В тишине, последовавшей за этими словами, лицо Уильяма заметно покраснело.
— Да. Понимаю, — сказал он. — Я хотел поговорить с вами об этом, но… — Он посмотрел на Эмили.
— О чем? — спросил Перегрин.
— Про голову. Про человека, который это сделал. Про то, как все говорили, что такие вещи обычно делают дети. Это не я. Правда, не я. Я думаю, это глупо. И страшно. Ужасно страшно, — прошептал Уильям. Румянец с его щек сошел, и теперь на них смотрел очень бледный мальчик. Его глаза наполнись слезами.
— Я не могу на нее смотреть, — сказал он. — А тем более трогать. Она ужасная.
— А что насчет второй головы? — спросил Перегрин.
— Какой второй головы, сэр?
— В комнате короля.
— А там она тоже есть? О господи!
— Уильям, — воскликнула Эмили, — не волнуйся. Это же всего-навсего пластиковые муляжи. Тебе нечего бояться. Это ненастоящие призраки. Уильям, в них нет ничего страшного. Их сделал Гастон.
Она протянула ему обе руки. Он помедлил, а потом с пристыженным лицом прижался к ней и позволил себя обнять. Она почувствовала, как колотится его сердце, и как он дрожит.
— Спасибо вам большое, миссис Джей, — пробормотал он и шмыгнул носом.
Эмили протянула руку Перегрину.
— Платок, — беззвучно произнесла она. Он дал ей свой носовой платок.
— Вот, держи. Высморкайся.
Уильям высморкался и перевел дух. Она качнула головой, и Перегрин, повинуясь ее знаку, сказал:
— Все хорошо, Уильям. Ты этого не делал.
И ушел.
— Ну вот, теперь ты вне подозрений.
— Если он и вправду так думает.
— Он никогда, никогда не говорит того, чего не думает.

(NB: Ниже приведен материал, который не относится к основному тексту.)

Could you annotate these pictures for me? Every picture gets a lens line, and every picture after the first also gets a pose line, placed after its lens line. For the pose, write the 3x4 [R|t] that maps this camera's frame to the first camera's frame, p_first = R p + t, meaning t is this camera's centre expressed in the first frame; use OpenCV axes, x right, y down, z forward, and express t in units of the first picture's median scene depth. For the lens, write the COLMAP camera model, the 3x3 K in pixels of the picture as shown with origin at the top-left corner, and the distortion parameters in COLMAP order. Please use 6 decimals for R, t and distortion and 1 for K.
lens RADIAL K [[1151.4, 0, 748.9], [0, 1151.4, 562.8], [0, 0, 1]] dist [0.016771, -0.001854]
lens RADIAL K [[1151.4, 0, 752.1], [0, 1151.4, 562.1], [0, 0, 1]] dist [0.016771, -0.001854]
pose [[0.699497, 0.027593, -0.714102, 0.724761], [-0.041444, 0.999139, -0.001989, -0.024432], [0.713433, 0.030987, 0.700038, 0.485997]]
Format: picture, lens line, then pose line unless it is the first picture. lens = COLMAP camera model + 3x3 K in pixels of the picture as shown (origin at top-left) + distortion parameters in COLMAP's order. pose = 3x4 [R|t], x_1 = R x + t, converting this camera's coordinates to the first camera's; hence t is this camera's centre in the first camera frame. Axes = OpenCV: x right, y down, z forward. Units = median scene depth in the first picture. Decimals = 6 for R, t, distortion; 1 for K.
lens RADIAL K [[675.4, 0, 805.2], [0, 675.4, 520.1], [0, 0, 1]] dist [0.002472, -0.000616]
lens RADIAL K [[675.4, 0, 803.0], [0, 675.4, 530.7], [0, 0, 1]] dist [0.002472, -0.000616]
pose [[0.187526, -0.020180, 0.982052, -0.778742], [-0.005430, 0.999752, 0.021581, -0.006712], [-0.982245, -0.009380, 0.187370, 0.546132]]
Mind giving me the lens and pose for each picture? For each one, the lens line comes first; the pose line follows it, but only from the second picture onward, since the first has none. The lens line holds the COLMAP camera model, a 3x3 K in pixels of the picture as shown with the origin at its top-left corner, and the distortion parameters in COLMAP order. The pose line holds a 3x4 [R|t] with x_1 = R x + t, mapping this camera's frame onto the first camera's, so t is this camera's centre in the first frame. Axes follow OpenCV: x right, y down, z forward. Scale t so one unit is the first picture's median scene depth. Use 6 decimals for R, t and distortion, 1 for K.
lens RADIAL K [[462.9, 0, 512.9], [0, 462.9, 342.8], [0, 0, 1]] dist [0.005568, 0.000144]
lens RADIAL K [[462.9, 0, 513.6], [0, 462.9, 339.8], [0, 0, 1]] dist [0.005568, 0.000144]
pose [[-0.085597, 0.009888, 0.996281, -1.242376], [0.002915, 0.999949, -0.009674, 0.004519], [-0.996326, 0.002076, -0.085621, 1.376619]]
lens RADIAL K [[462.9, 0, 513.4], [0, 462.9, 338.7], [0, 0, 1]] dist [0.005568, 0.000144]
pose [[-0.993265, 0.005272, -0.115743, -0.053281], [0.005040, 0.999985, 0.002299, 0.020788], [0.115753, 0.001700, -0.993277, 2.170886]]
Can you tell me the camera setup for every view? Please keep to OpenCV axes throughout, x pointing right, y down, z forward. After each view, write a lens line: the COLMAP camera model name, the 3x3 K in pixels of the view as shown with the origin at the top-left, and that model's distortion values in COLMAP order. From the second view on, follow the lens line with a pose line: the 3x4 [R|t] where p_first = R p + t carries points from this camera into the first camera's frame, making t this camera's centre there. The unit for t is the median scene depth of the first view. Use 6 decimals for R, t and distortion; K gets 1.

— Правда? Супер, — сказал Уильям и всхлипнул, но уже без слез.
— Это ведь всё? Или нет?
Он не ответил.
— Уильям, — сказала Эмили, — ты боишься головы? Не считая того, что все думают, будто ты это сделал. Только между нами.
Он кивнул.
— А ты боялся бы ее, если бы сам ее сделал? Знаешь, какое это долгое дело? Сначала нужно сделать слепок с головы мистера Баррабелла, а он начинает суетиться и говорить, что ты его душишь, и что он не хочет держать рот открытым. А потом, когда все получилось, и слепок высох, ты наливаешь в него тонкий слой пластика и ждешь, пока он застынет. А потом наступает самое трудное, — говорила Эмили, надеясь, что рассказывает хотя бы приблизительно верно. — Нужно отделить этот слой от слепка, и все дела. Ну, или как-то так. Если говорить упрощенно.
— Да.
— Ты видишь голову на всех этапах, и наконец ее нужно раскрасить, добавить волосы и красную краску вместо крови; это очень интересно, и ты сам ее сделал — она страшная, но ты-то знаешь: все дело в том, что ты просто очень ловко управляешься с гипсом, пластиком и краской.